> **PROMPT**
Find each line in the data below that contains the string "lens" and copy it in full. Match case exactly.

> **INPUT DATA**
━━━

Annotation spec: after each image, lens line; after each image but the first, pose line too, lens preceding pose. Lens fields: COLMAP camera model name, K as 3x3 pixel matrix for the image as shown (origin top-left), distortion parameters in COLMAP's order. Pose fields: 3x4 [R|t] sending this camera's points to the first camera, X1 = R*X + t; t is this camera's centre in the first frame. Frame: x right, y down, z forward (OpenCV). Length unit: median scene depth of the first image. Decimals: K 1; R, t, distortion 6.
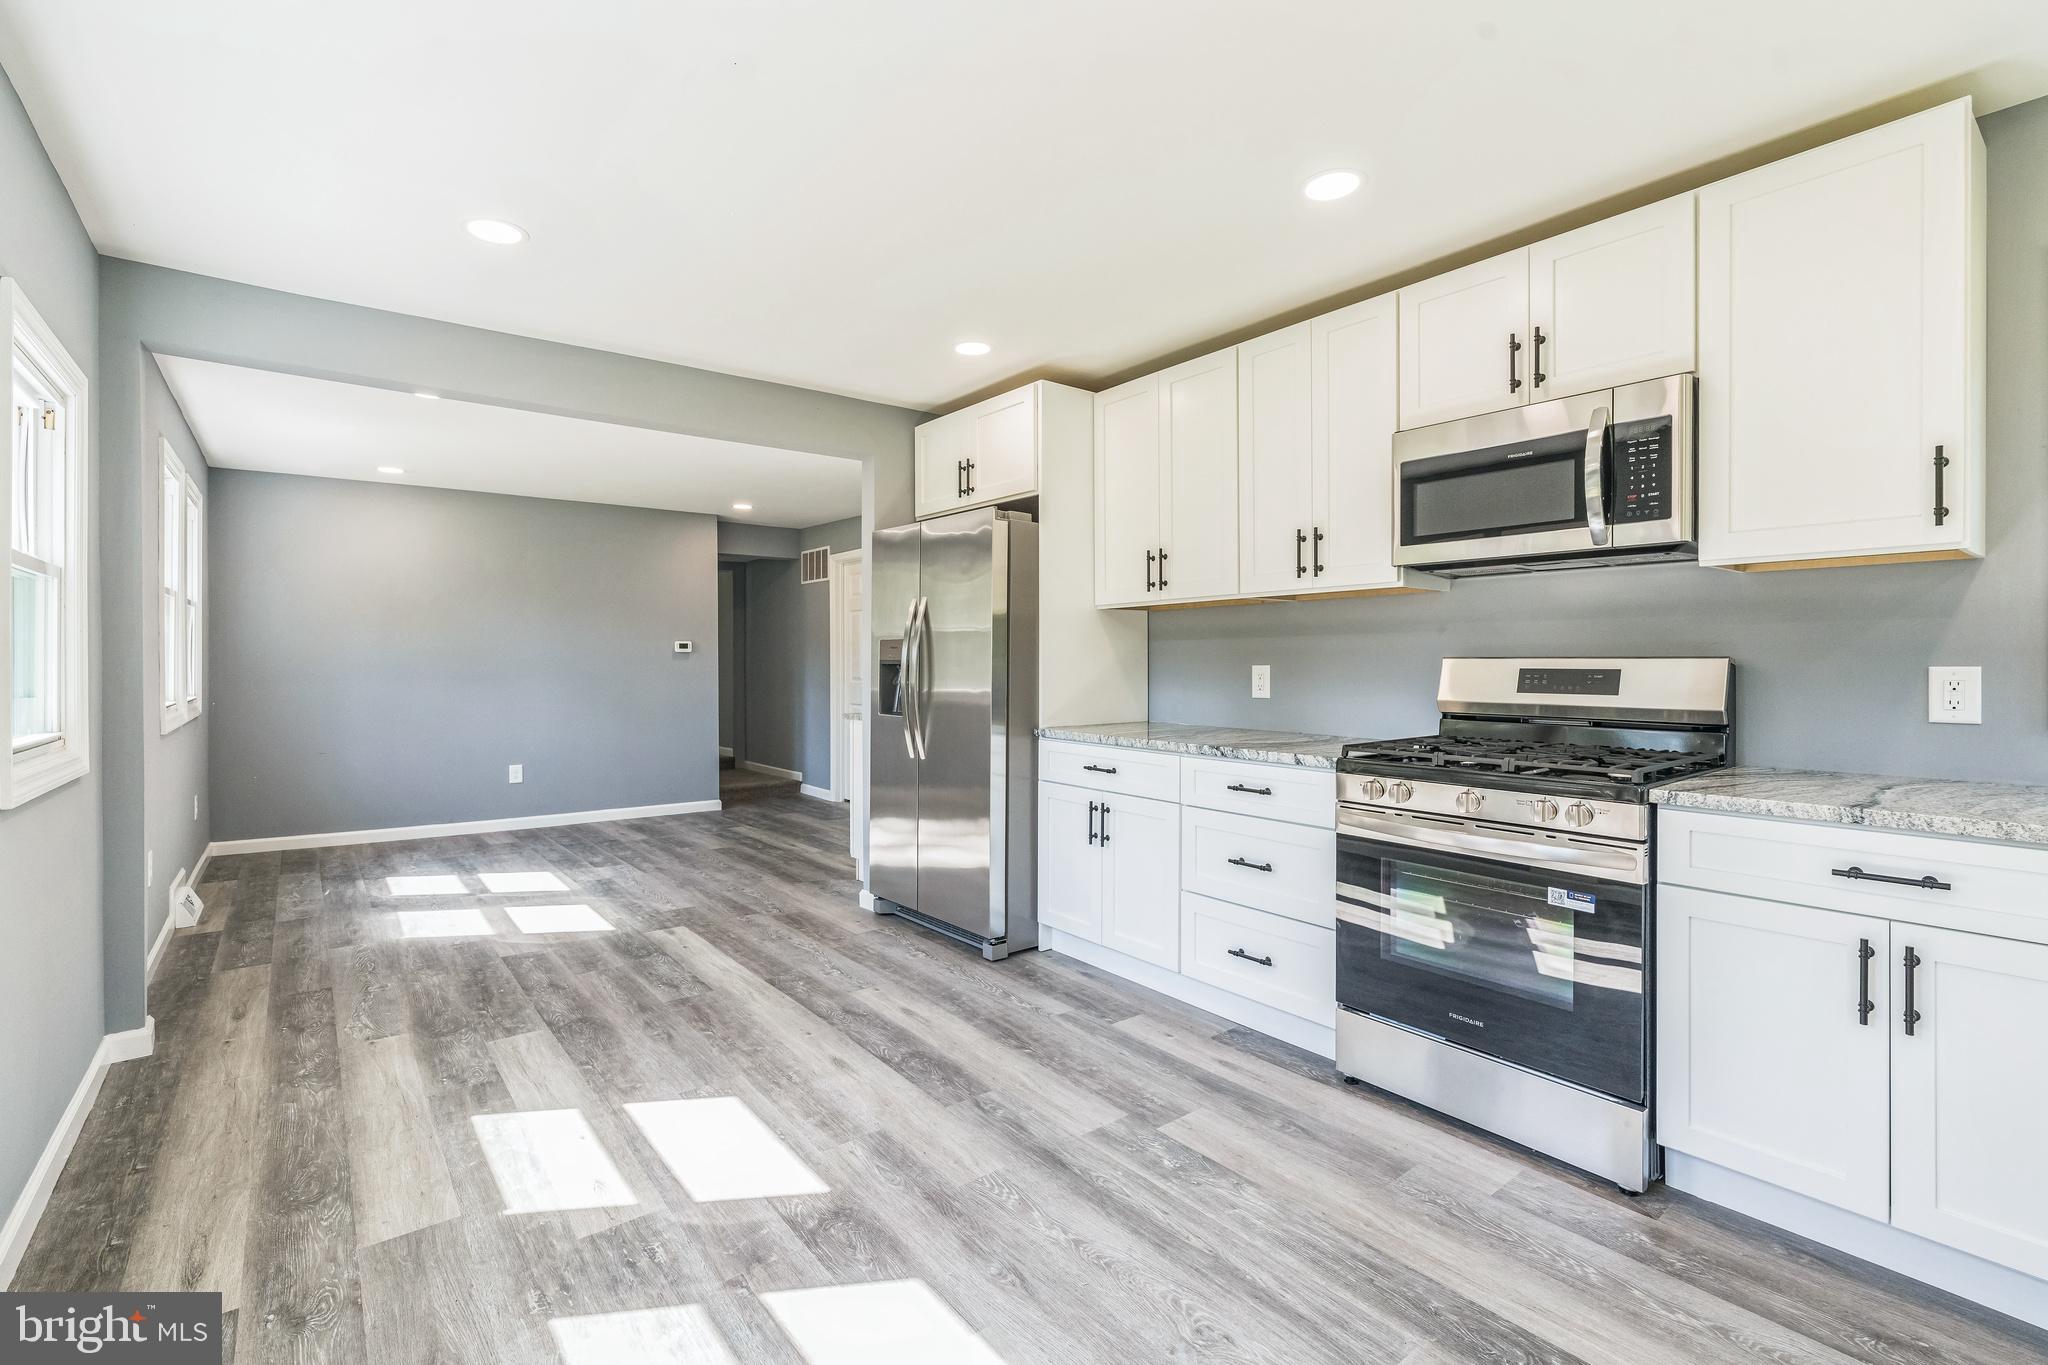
lens RADIAL K [[931.1, 0, 1010.0], [0, 931.1, 672.0], [0, 0, 1]] dist [0.000965, 0.001032]
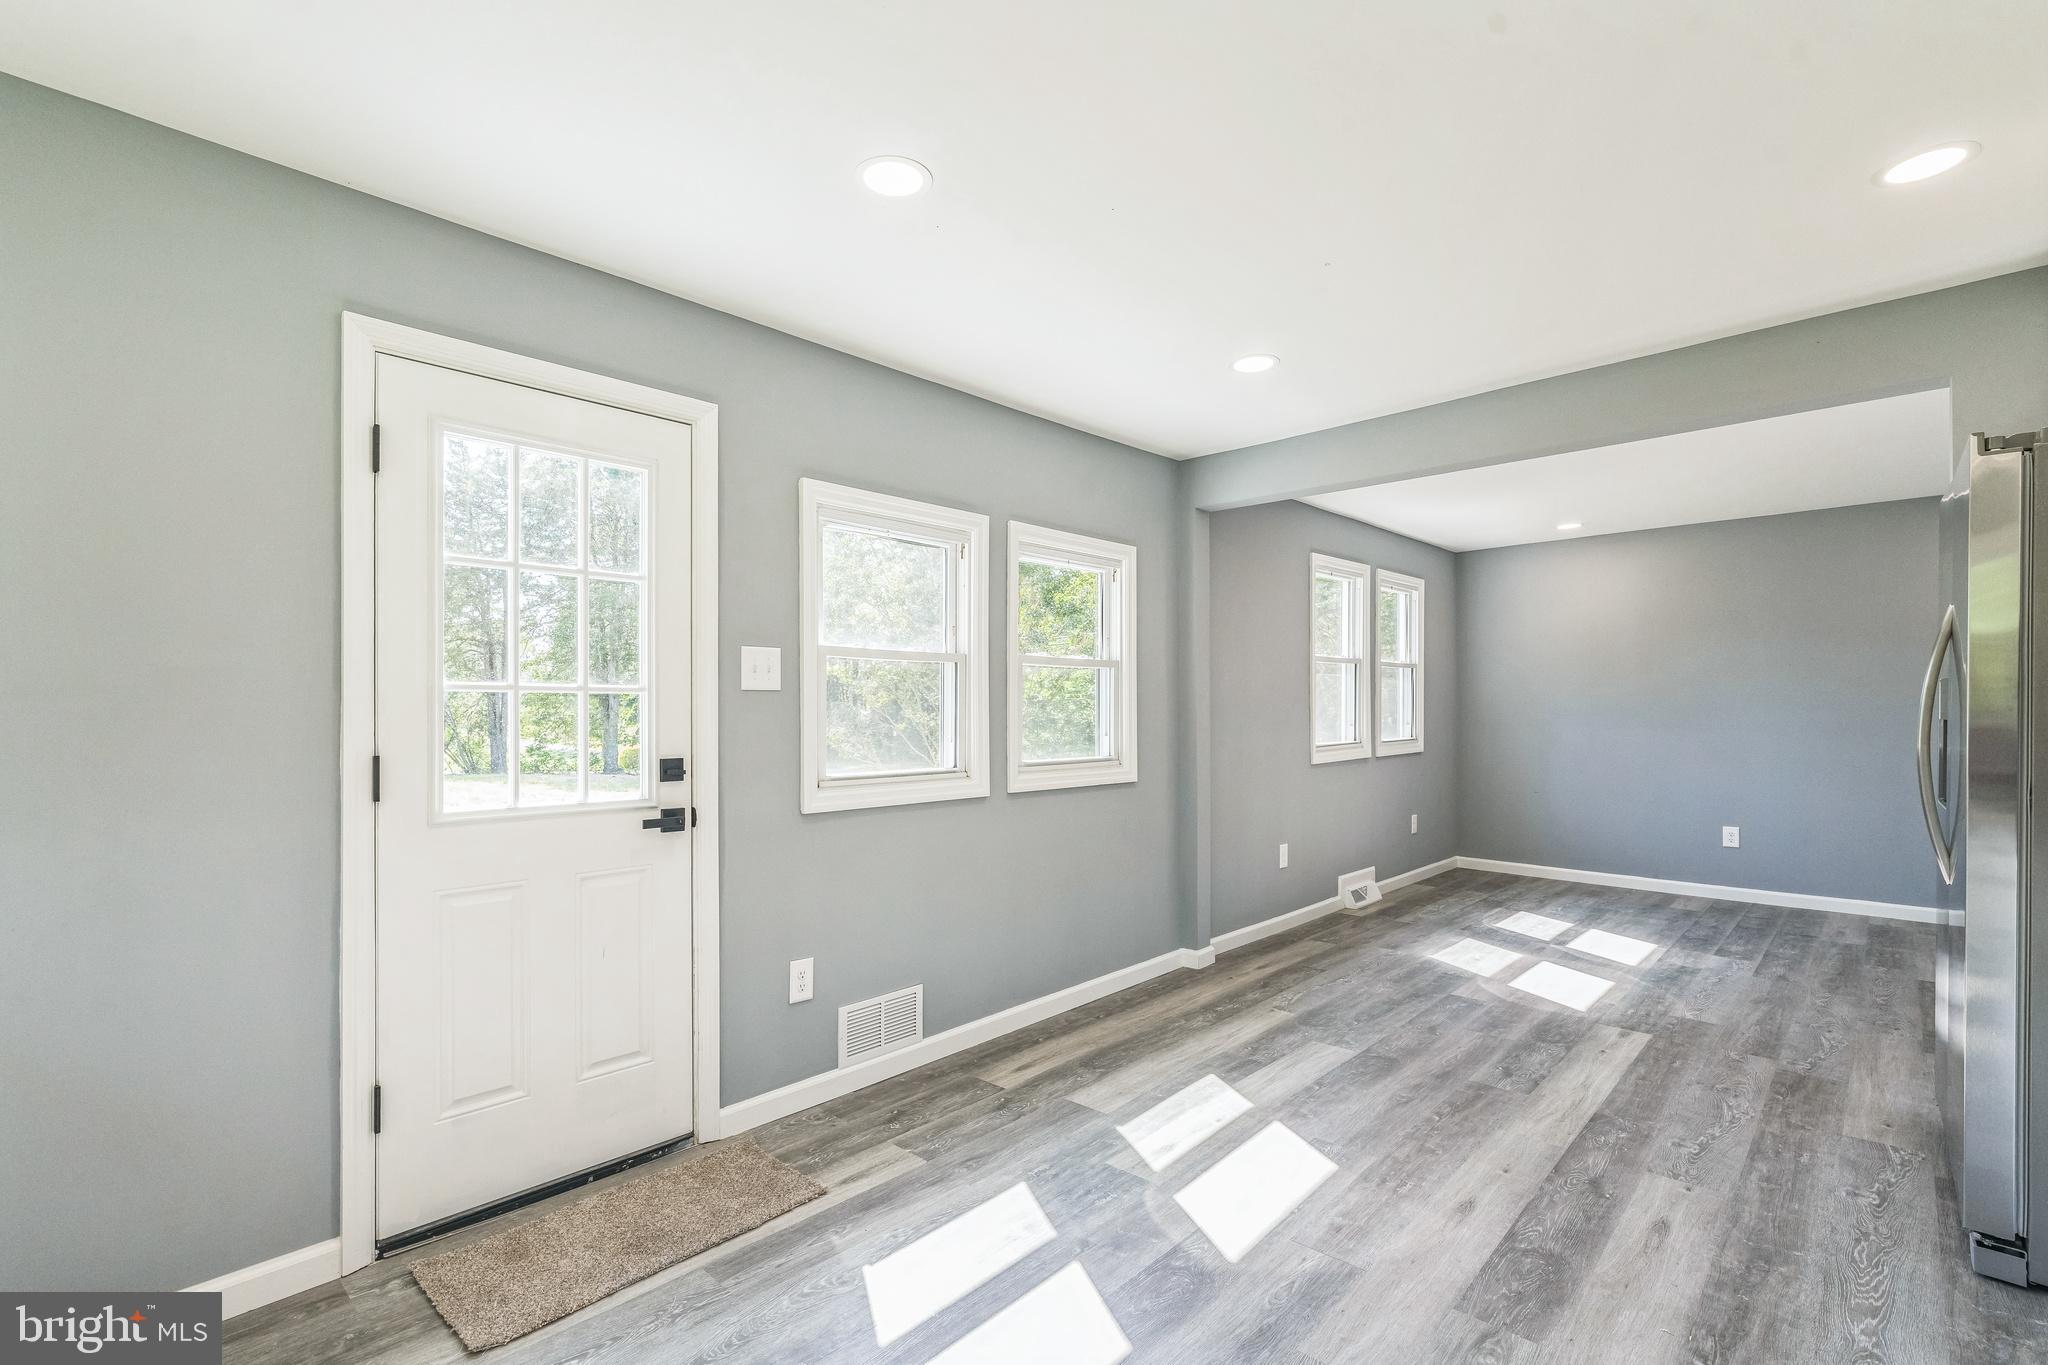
lens RADIAL K [[931.1, 0, 1008.7], [0, 931.1, 697.8], [0, 0, 1]] dist [0.000965, 0.001032]
pose [[0.141678, -0.012771, -0.989830, 0.539606], [-0.003158, 0.999906, -0.013353, -0.015889], [0.989908, 0.005017, 0.141624, 0.449392]]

━━━

> **EXERCISE ANSWER**
Annotation spec: after each image, lens line; after each image but the first, pose line too, lens preceding pose. Lens fields: COLMAP camera model name, K as 3x3 pixel matrix for the image as shown (origin top-left), distortion parameters in COLMAP's order. Pose fields: 3x4 [R|t] sending this camera's points to the first camera, X1 = R*X + t; t is this camera's centre in the first frame. Frame: x right, y down, z forward (OpenCV). Length unit: median scene depth of the first image. Decimals: K 1; R, t, distortion 6.
lens RADIAL K [[931.1, 0, 1010.0], [0, 931.1, 672.0], [0, 0, 1]] dist [0.000965, 0.001032]
lens RADIAL K [[931.1, 0, 1008.7], [0, 931.1, 697.8], [0, 0, 1]] dist [0.000965, 0.001032]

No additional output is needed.